Bourne had a strong suspicion who had sent these men, so he allowed them to tie his hands behind his back and jam a hemp sack over his head. He was bundled into a hot, cramped vehicle that stank of gasoline, sweat, and oil. They rumbled off into the jungle, the lack of shocks telling him that he was in some sort of run-down military vehicle. Bourne memorized the turns, counting to himself to get a rough approximation of how far they had come. All the while, he used the sharp metal edge behind his back to begin sawing through the flex that bound his wrists together.

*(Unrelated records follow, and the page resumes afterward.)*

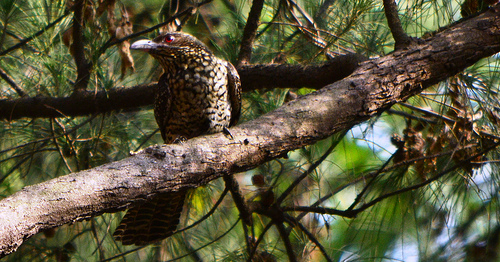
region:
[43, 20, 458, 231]
A bird is perched in a tree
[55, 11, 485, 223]
A bird is looking for prey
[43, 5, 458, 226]
A bird is hunting for a meal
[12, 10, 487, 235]
A bird is watching for predators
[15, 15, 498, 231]
A bird is out in the daytime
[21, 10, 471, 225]
A bird is hunting in the daylight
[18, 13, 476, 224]
The bird is watching for cats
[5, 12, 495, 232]
The bird is looking for a mate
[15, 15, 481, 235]
The bird is in its natural habitat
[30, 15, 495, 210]
The bird has bright red eyes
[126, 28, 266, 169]
bird on the log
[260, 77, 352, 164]
tree branch on the tree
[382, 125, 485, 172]
pinecones on the tree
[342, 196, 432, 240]
green needles of the pine tree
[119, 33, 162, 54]
beak of the bird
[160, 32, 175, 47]
eye of the bird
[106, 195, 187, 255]
feathers on the bird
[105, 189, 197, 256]
tail of the bird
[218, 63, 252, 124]
right wing on the bird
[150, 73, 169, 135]
left wing on the bird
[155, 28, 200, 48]
Bright red eye of bird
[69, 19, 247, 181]
Bird on the tree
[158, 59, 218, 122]
Multicolored feathers on a bird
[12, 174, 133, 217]
Browm branch of a tree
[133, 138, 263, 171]
Browm branch of a tree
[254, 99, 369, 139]
Browm branch of a tree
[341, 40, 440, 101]
Browm branch of a tree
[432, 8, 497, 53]
Browm branch of a tree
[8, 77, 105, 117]
Browm branch of a tree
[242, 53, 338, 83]
Browm branch of a tree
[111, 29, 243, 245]
bird sitting on branch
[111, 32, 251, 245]
bird with grey and brown feathers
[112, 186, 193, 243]
tail of a bird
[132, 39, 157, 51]
beak of a bird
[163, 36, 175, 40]
red eye of a bird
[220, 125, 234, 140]
claw of a bird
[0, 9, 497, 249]
branch with bird on it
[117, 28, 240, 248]
bird sitting on a branch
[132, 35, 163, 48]
beak of a bird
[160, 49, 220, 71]
neck of a bird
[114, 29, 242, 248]
a bird in a tree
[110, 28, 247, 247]
a bird sitting on a tree branch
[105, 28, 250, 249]
a bird looking to the left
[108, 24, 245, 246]
a speckled bird with a red eye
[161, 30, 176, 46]
a red bird eye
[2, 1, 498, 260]
branches of a pine tree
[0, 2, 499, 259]
pine needles and branches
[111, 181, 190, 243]
striped tail feathers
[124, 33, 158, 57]
the bird's beak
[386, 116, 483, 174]
small pine cones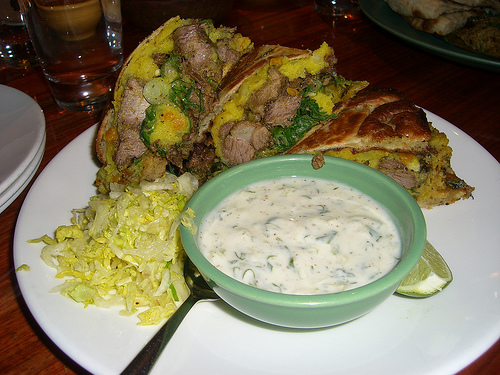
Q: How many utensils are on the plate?
A: One.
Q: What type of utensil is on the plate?
A: A spoon.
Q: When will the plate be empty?
A: When the food is gone.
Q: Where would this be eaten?
A: A restaurant.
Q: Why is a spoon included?
A: To serve the topping in the bowl.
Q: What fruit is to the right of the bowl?
A: A lime.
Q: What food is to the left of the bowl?
A: Lettuce.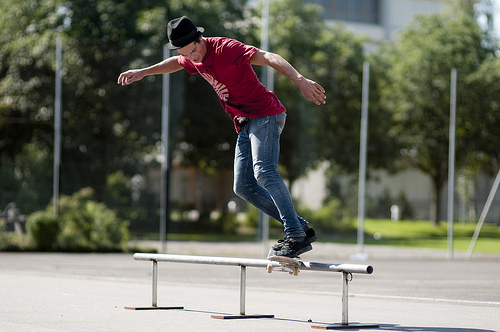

  After perhaps twenty minutes, the vehicle came to a halt. For some time, nothing happened, except a sharp and sometimes vitriolic exchange in idiomatic Spanish. He tried to make out what was being said, but the thick hemp and the peculiar acoustics of the vehicle’s interior made it virtually impossible. He was summarily hauled out into the coolness of deep shade. Flies and mosquitoes buzzed, a falling leaf brushed against the back of his hand as he was pulled forward. The acrid stench of a latrine, then the odors of gun oil, cordite, and sour sweat. He was pushed down onto what felt like the rough canvas of a folding camp stool and there he sat for another half an hour, listening. He could hear movement, but no one spoke, a sign of ironclad discipline.

  Then, abruptly, the hemp sack was removed and he blinked in the dusky light of the forest. Looking around, he found himself in a makeshift camp. He noted thirteen men—and that was just in his field of vision.

  One man approached, flanked by two uniformed counterparts, heavily armed with semi-automatics, handguns, and ammo belts. Bourne recognized Roberto Corellos from Moira’s detailed description. He was handsome in a rough, hard-muscled way. And with his dark, smoldering eyes and intensely masculine presence, he possessed a certain charisma that was certain to resonate with these men.

  “So…” He drew a cigar from the breast pocket of his beautifully embroidered guayabera shirt, bit off the end, and lit up, using a heavy Zippo lighter. “Here we are, hunter and prey.” He blew out a cloud of aromatic smoke. “But which is which, I wonder?”

  Bourne studied him with great care. “Funny,” he said, “you don’t look like a convict.”